[PASSAGE SHOWN]:
===============

You must also inform employees about AI use in their privacy notice — Articles 13 and 14 require transparency about automated decision-making including meaningful information about the logic involved. A generic statement that "we use technology in employment processes" does not satisfy this obligation.
The Equality Act 2010
The Equality Act 2010 applies fully to AI-driven employment decisions. The most common AI risk is indirect discrimination — a practice that appears neutral but puts a group sharing a protected characteristic at a particular disadvantage. You must show the practice is a proportionate means of achieving a legitimate aim or it is unlawful.
Common indirect discrimination risks in AI hiring tools include: tools trained on historical data that reflect past discriminatory hiring patterns; skills-based filters that proxy for protected characteristics; geographical filtering that correlates with ethnicity; and communication style assessment tools that may disadvantage neurodivergent candidates. Require your AI vendors to provide bias testing data covering all nine Equality Act protected characteristics, not just sex and race.
The Equality and Human Rights Commission (EHRC) has issued AI and Employment guidance and has enforcement powers including the ability to conduct formal investigations and issue unlawful act notices. Employers found to have discriminated face unlimited compensation in Employment Tribunal proceedings.
ICO Employment Practices guidance
The ICO's Employment Practices Code sets out expectations for monitoring at work, data retention, and worker privacy. For AI specifically, the ICO expects employers to: carry out a DPIA before deploying AI tools that process employee personal data at scale; inform workers in clear terms what monitoring AI is used and why; and ensure monitoring is proportionate to a legitimate purpose.
Covert AI monitoring of employees is only lawful in very limited circumstances — where there is a specific, serious suspected criminal act and informing the employee would prejudice the investigation. Routine covert monitoring by AI is not lawful.
Trade union obligations
If you recognise a trade union, AI in the workplace may become a subject of collective bargaining, particularly where AI is used in performance management, scheduling, or workforce planning. Major UK unions including GMB, Unite, and Prospect have developed model AI clauses for collective agreements. Be prepared for union requests for information about AI tools used in employment decisions — the Information and Consultation of Employees Regulations 2004 creates a right to information and consultation on significant changes in work organisation.
The Employment Rights Bill
The Employment Rights Bill, introduced October 2024, proposes significant employment law reforms including stronger protections against unfair dismissal from day one of employment (currently, a two-year qualifying period applies). While not AI-specific, it will affect AI-driven performance management and dismissal processes. Employers should monitor its progress — it is expected to receive Royal Assent in 2025.

===============

[MATERIAL SHOWN]:
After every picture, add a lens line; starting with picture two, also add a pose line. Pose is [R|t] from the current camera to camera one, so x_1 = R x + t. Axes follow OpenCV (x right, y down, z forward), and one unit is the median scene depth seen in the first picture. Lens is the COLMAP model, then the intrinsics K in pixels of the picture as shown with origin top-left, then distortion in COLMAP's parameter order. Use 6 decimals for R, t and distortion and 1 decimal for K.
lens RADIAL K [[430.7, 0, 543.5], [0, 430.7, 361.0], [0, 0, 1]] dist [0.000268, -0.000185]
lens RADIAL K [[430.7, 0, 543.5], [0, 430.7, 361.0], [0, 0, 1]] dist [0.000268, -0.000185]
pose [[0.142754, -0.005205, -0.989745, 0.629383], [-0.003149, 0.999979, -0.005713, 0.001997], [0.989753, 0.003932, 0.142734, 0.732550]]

===============

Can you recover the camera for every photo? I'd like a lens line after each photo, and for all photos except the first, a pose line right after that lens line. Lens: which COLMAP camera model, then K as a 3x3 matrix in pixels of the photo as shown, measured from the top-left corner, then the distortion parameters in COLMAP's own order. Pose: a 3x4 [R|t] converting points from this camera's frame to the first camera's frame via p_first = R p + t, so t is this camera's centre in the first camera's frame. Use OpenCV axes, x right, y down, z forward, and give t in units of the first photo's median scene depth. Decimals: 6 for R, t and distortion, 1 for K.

===============

[BRIEF 1]: Summarize the passage on AI in UK employment law in three sentences.
[BRIEF 2]: According to the passage on AI in UK employment law, what compensation do employers found to have discriminated face in Employment Tribunal proceedings?
[BRIEF 3]: Using the passage on AI in UK employment law, explain why employers that recognize a trade union should be prepared for union requests for information about AI tools used in employment decisions.

[WRITTEN REPLY 1]: Employers must explain their AI use specifically in employee privacy notices, and the Equality Act 2010 applies fully to AI-driven employment decisions, with indirect discrimination the most common risk and unlimited compensation possible for employers found to have discriminated. The ICO expects employers to carry out a DPIA before deploying AI tools that process employee personal data at scale, to tell workers clearly what AI monitoring is used and why, and to keep monitoring proportionate, while covert AI monitoring is lawful only in very limited circumstances. Where a trade union is recognized, AI may become a subject of collective bargaining and information requests, and the Employment Rights Bill, though not AI-specific, will affect AI-driven performance management and dismissal processes.

[WRITTEN REPLY 2]: They face unlimited compensation.

[WRITTEN REPLY 3]: The Information and Consultation of Employees Regulations 2004 create a right to information and consultation on significant changes in work organisation. AI in the workplace may also become a subject of collective bargaining, particularly where it is used in performance management, scheduling, or workforce planning.